**DIE FRAGESTELLUNG**
Wähle jede Zeile aus, in der die Zeichenfolge „радара“ vorkommt, und gib diese Zeilen wieder. Achte dabei auf Groß- und Kleinschreibung.

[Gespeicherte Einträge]
-.-.-

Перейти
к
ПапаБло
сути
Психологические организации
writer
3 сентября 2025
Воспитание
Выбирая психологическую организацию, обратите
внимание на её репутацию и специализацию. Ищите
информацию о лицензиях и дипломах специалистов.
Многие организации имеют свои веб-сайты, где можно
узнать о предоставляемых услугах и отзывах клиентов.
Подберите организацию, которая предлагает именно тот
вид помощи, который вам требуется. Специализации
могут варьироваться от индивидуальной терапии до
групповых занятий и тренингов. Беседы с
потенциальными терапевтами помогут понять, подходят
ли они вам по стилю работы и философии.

-.-.-

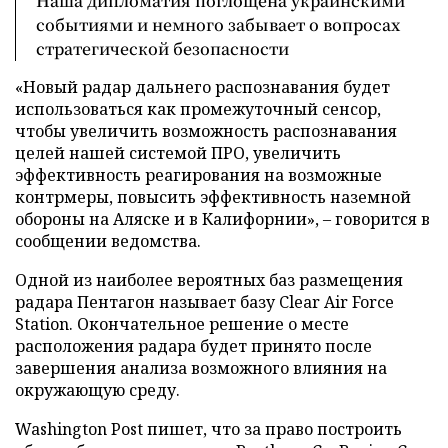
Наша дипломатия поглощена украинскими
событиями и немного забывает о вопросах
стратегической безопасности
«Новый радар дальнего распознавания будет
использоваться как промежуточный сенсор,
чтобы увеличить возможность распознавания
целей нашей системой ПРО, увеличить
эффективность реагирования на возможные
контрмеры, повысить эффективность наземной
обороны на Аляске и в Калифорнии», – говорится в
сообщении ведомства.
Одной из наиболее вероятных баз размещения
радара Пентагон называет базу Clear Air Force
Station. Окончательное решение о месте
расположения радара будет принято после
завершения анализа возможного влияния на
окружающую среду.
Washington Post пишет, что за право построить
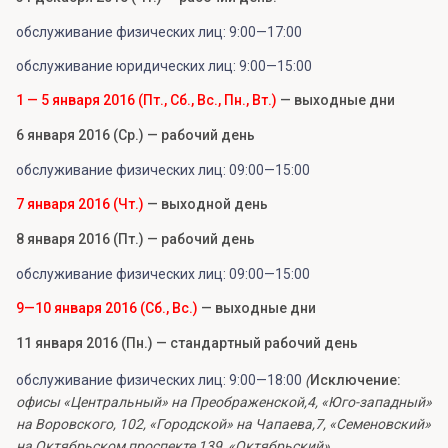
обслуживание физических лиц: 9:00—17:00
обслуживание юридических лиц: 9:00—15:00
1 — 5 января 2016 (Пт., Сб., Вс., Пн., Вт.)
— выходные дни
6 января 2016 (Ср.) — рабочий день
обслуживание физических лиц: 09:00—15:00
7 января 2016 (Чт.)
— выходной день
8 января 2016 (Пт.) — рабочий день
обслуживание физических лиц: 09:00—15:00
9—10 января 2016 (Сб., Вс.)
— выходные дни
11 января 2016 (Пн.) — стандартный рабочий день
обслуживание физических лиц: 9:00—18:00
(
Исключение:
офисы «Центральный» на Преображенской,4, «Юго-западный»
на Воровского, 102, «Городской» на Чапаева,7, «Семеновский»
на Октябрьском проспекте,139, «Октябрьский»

-.-.-

**LÖSUNG DER AUFGABE**
радара Пентагон называет базу Clear Air Force
расположения радара будет принято после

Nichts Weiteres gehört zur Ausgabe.